Exercise task:
Please convert every line of the material below into a Markdown table with two columns, Number and Entry, where Number counts the rows and Entry holds the line itself. Leave out blank lines.

··· Material shown

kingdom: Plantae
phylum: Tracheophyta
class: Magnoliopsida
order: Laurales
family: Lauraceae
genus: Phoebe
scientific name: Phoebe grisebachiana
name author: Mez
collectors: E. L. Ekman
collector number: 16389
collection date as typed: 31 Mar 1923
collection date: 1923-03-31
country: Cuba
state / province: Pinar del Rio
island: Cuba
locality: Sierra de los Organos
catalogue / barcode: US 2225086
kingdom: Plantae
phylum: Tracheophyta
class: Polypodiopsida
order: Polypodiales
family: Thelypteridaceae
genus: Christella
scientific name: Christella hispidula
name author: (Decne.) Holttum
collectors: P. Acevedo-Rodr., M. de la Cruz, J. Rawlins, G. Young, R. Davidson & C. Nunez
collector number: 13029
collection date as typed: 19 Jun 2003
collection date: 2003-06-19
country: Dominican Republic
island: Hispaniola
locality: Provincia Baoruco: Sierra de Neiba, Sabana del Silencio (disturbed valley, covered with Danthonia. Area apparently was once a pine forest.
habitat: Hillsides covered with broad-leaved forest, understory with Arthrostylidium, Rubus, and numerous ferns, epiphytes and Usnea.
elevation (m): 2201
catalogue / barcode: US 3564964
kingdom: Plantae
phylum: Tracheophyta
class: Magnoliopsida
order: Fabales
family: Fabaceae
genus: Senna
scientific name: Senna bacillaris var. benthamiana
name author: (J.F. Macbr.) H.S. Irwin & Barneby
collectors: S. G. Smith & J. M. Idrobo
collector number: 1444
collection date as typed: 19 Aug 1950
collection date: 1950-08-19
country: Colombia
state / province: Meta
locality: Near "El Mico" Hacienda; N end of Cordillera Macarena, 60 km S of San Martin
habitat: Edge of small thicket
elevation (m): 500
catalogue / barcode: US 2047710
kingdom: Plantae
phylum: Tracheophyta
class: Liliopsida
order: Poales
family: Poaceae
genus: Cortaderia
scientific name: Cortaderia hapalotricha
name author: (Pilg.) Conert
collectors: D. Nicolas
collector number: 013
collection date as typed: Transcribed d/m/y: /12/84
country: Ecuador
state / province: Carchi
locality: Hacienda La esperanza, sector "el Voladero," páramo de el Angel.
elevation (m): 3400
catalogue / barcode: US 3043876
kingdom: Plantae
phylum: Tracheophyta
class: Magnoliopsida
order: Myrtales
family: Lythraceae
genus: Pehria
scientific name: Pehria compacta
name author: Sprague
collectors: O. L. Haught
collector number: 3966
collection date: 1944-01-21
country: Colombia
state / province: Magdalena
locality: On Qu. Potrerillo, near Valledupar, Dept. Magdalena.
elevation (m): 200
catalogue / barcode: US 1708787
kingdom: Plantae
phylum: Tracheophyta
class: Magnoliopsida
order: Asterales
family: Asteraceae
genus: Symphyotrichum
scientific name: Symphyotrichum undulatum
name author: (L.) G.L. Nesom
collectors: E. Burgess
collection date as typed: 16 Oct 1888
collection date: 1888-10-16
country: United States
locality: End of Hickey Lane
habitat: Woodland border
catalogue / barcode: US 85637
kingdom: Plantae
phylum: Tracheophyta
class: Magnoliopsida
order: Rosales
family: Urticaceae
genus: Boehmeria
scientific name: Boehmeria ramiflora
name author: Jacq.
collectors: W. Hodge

······

Solution to the problem:
| Number | Entry |
|---|---|
| 1 | kingdom: Plantae |
| 2 | phylum: Tracheophyta |
| 3 | class: Magnoliopsida |
| 4 | order: Laurales |
| 5 | family: Lauraceae |
| 6 | genus: Phoebe |
| 7 | scientific name: Phoebe grisebachiana |
| 8 | name author: Mez |
| 9 | collectors: E. L. Ekman |
| 10 | collector number: 16389 |
| 11 | collection date as typed: 31 Mar 1923 |
| 12 | collection date: 1923-03-31 |
| 13 | country: Cuba |
| 14 | state / province: Pinar del Rio |
| 15 | island: Cuba |
| 16 | locality: Sierra de los Organos |
| 17 | catalogue / barcode: US 2225086 |
| 18 | kingdom: Plantae |
| 19 | phylum: Tracheophyta |
| 20 | class: Polypodiopsida |
| 21 | order: Polypodiales |
| 22 | family: Thelypteridaceae |
| 23 | genus: Christella |
| 24 | scientific name: Christella hispidula |
| 25 | name author: (Decne.) Holttum |
| 26 | collectors: P. Acevedo-Rodr., M. de la Cruz, J. Rawlins, G. Young, R. Davidson & C. Nunez |
| 27 | collector number: 13029 |
| 28 | collection date as typed: 19 Jun 2003 |
| 29 | collection date: 2003-06-19 |
| 30 | country: Dominican Republic |
| 31 | island: Hispaniola |
| 32 | locality: Provincia Baoruco: Sierra de Neiba, Sabana del Silencio (disturbed valley, covered with Danthonia. Area apparently was once a pine forest. |
| 33 | habitat: Hillsides covered with broad-leaved forest, understory with Arthrostylidium, Rubus, and numerous ferns, epiphytes and Usnea. |
| 34 | elevation (m): 2201 |
| 35 | catalogue / barcode: US 3564964 |
| 36 | kingdom: Plantae |
| 37 | phylum: Tracheophyta |
| 38 | class: Magnoliopsida |
| 39 | order: Fabales |
| 40 | family: Fabaceae |
| 41 | genus: Senna |
| 42 | scientific name: Senna bacillaris var. benthamiana |
| 43 | name author: (J.F. Macbr.) H.S. Irwin & Barneby |
| 44 | collectors: S. G. Smith & J. M. Idrobo |
| 45 | collector number: 1444 |
| 46 | collection date as typed: 19 Aug 1950 |
| 47 | collection date: 1950-08-19 |
| 48 | country: Colombia |
| 49 | state / province: Meta |
| 50 | locality: Near "El Mico" Hacienda; N end of Cordillera Macarena, 60 km S of San Martin |
| 51 | habitat: Edge of small thicket |
| 52 | elevation (m): 500 |
| 53 | catalogue / barcode: US 2047710 |
| 54 | kingdom: Plantae |
| 55 | phylum: Tracheophyta |
| 56 | class: Liliopsida |
| 57 | order: Poales |
| 58 | family: Poaceae |
| 59 | genus: Cortaderia |
| 60 | scientific name: Cortaderia hapalotricha |
| 61 | name author: (Pilg.) Conert |
| 62 | collectors: D. Nicolas |
| 63 | collector number: 013 |
| 64 | collection date as typed: Transcribed d/m/y: /12/84 |
| 65 | country: Ecuador |
| 66 | state / province: Carchi |
| 67 | locality: Hacienda La esperanza, sector "el Voladero," páramo de el Angel. |
| 68 | elevation (m): 3400 |
| 69 | catalogue / barcode: US 3043876 |
| 70 | kingdom: Plantae |
| 71 | phylum: Tracheophyta |
| 72 | class: Magnoliopsida |
| 73 | order: Myrtales |
| 74 | family: Lythraceae |
| 75 | genus: Pehria |
| 76 | scientific name: Pehria compacta |
| 77 | name author: Sprague |
| 78 | collectors: O. L. Haught |
| 79 | collector number: 3966 |
| 80 | collection date: 1944-01-21 |
| 81 | country: Colombia |
| 82 | state / province: Magdalena |
| 83 | locality: On Qu. Potrerillo, near Valledupar, Dept. Magdalena. |
| 84 | elevation (m): 200 |
| 85 | catalogue / barcode: US 1708787 |
| 86 | kingdom: Plantae |
| 87 | phylum: Tracheophyta |
| 88 | class: Magnoliopsida |
| 89 | order: Asterales |
| 90 | family: Asteraceae |
| 91 | genus: Symphyotrichum |
| 92 | scientific name: Symphyotrichum undulatum |
| 93 | name author: (L.) G.L. Nesom |
| 94 | collectors: E. Burgess |
| 95 | collection date as typed: 16 Oct 1888 |
| 96 | collection date: 1888-10-16 |
| 97 | country: United States |
| 98 | locality: End of Hickey Lane |
| 99 | habitat: Woodland border |
| 100 | catalogue / barcode: US 85637 |
| 101 | kingdom: Plantae |
| 102 | phylum: Tracheophyta |
| 103 | class: Magnoliopsida |
| 104 | order: Rosales |
| 105 | family: Urticaceae |
| 106 | genus: Boehmeria |
| 107 | scientific name: Boehmeria ramiflora |
| 108 | name author: Jacq. |
| 109 | collectors: W. Hodge |